A proposta de Vicentinho Júnior representa a mentalidade paternalista que vê o cidadão como incapaz de discernir. Como se as pessoas não pudessem ouvir diferentes opiniões e formar seus próprios julgamentos. É a infantilização da sociedade pelo Estado.
O direito de opinar não precisa de diploma
A liberdade de expressão é direito fundamental que não depende de certificações acadêmicas. Quando postamos nas redes sociais, estamos exercendo nosso direito à opinião. Não estamos prescrevendo medicamentos ou projetando pontes – estamos compartilhando perspectivas pessoais.
O projeto confunde opinião com prestação de serviços profissionais. Uma coisa é exercer medicina sem registro no CRM – crime já tipificado em lei. Outra é expressar opinião sobre saúde baseada em experiência pessoal ou estudo individual.
Todo cidadão tem o direito de questionar tratamentos médicos, criticar políticas de saúde pública ou compartilhar experiências com medicamentos. Esse direito não pode ser condicionado à posse de diploma. Seria como exigir formação em ciência política para criticar o governo.
A proposta cria duas classes de cidadãos: os diplomados, que podem opinar, e os demais, condenados ao silêncio. É uma hierarquização do direito à fala que contradiz os princípios democráticos mais básicos.

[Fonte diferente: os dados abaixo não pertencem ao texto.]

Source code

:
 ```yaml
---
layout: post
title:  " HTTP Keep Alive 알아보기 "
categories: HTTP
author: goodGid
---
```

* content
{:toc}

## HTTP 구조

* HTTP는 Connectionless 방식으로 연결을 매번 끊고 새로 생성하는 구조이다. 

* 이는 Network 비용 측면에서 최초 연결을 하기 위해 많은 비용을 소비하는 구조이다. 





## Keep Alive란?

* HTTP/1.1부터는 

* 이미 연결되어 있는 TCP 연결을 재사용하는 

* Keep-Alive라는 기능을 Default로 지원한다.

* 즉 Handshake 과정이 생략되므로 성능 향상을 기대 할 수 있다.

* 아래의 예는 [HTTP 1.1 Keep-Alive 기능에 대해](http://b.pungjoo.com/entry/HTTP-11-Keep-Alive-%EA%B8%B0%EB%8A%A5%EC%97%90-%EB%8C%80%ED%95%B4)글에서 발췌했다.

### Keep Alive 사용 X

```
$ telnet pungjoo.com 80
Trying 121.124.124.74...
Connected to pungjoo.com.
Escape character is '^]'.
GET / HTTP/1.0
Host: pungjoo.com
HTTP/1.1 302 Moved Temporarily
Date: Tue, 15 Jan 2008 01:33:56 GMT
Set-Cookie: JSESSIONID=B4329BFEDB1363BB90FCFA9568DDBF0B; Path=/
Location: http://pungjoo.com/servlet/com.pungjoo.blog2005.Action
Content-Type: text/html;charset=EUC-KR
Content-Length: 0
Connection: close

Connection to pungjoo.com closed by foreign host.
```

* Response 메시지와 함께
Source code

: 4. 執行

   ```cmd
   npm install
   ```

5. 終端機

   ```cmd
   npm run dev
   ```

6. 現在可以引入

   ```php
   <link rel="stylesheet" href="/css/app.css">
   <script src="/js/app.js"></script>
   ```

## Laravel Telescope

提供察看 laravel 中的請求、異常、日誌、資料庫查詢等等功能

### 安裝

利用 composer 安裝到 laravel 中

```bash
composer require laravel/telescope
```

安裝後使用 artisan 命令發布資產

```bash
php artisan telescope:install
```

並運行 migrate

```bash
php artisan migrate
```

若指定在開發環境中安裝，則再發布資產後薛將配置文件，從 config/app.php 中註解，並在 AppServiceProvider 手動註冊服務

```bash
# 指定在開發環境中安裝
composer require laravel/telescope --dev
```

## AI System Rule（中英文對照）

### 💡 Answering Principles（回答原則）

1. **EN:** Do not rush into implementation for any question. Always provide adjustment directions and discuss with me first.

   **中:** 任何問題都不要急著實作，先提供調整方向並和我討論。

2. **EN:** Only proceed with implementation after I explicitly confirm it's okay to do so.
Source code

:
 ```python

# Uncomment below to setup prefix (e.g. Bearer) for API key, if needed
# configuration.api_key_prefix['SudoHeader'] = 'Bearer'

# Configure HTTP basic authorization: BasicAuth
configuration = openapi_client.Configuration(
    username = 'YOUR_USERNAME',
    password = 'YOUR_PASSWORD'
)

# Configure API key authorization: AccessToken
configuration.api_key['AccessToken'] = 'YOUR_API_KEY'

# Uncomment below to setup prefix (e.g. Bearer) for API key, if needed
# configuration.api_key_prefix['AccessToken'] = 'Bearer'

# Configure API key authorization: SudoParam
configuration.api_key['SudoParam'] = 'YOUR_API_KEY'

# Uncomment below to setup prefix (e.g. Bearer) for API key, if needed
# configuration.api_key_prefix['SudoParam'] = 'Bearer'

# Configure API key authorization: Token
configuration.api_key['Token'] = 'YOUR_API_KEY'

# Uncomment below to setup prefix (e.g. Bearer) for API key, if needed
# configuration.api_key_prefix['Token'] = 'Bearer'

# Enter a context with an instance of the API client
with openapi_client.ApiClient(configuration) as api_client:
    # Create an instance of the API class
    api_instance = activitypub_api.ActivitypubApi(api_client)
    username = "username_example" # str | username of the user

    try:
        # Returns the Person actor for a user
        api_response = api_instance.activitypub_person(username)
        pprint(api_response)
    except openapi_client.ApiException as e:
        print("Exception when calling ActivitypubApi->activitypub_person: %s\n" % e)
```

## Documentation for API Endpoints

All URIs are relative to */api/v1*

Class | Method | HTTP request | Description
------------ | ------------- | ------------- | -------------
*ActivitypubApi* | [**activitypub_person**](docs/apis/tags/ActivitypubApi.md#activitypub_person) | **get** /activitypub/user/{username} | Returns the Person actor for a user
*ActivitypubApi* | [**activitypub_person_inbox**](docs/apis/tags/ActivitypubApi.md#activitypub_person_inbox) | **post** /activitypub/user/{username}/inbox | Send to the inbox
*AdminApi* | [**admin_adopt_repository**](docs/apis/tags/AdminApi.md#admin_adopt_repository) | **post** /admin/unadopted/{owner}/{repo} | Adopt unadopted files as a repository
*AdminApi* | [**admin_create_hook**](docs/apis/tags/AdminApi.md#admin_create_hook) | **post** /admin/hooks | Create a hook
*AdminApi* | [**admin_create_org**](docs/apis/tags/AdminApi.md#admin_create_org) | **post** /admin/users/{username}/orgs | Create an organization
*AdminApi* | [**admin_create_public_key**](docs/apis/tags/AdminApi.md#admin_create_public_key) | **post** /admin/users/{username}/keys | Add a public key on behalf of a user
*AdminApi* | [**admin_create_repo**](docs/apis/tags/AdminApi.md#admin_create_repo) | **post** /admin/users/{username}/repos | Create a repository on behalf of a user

Quando o Estado decide quem pode falar
A tentativa de regular opiniões online revela a mentalidade autoritária que não suporta o debate livre. O Estado se arroga o direito de decidir quem pode participar da conversa pública. É censura prévia disfarçada de proteção ao consumidor.
O projeto estabelece que a suspensão da conta atinge toda a atividade do influenciador, não apenas o conteúdo específico que gerou a punição. É punição desproporcional que silencia a pessoa completamente, impedindo-a de falar sobre qualquer assunto.
A multa de R$ 50 mil por dia é claramente confiscatória para a maioria dos criadores de conteúdo. Poucos influenciadores têm receita suficiente para arcar com tal penalidade. A punição é desenhada para quebrar economicamente quem desobedecer.
O Estado brasileiro já tem instrumentos legais para combater charlatanismo e exercício ilegal de profissões. Criar nova camada de censura é desnecessário e perigoso. Quando o governo ganha poder de calar pessoas, esse poder sempre é usado além do inicialmente previsto.
Por que essa lei é perigosa para todos
A proposta de Vicentinho Júnior não afeta apenas grandes influenciadores. Na era das redes sociais, todos somos influenciadores em algum grau. Seus posts podem influenciar amigos e familiares. Seus comentários podem ser compartilhados e viralizados.
O projeto cria precedente perigoso para expansão futura da censura. Hoje são medicamentos e bebidas alcoólicas. Amanhã podem ser temas políticos, econômicos ou sociais. O Estado que ganha poder de censurar sempre encontra novos motivos para exercê-lo.
A lei também estabelece o princípio de que o Estado pode determinar quem está qualificado para participar do debate público. É o fim da internet como espaço democrático de troca de ideias e experiências.
Profissionais liberais serão especialmente afetados. Médicos, advogados, engenheiros e outros que usam redes sociais para construir reputação profissional terão que navegar por campo minado burocrático. Um comentário mal interpretado pode resultar em multa milionária.
O projeto foi apresentado em novembro de 2025 e ainda não teve movimentação significativa no Congresso. É momento de mobilização contra essa tentativa de censura disfarçada. A liberdade de expressão, uma vez perdida, é difícil de reconquistar.
A verdadeira proteção contra desinformação não vem da censura estatal, mas da educação e do debate livre. Quando o Estado decide o que podemos ouvir, perdemos a capacidade de desenvolver nosso próprio discernimento.
Diante dessa tentativa de transformar opinião em crime e diploma em pré-requisito para a fala, uma pergunta se impõe: em que tipo de sociedade queremos viver? Uma onde o Estado tutela nossas conversas ou onde somos livres para falar, ouvir e decidir por nós mesmos?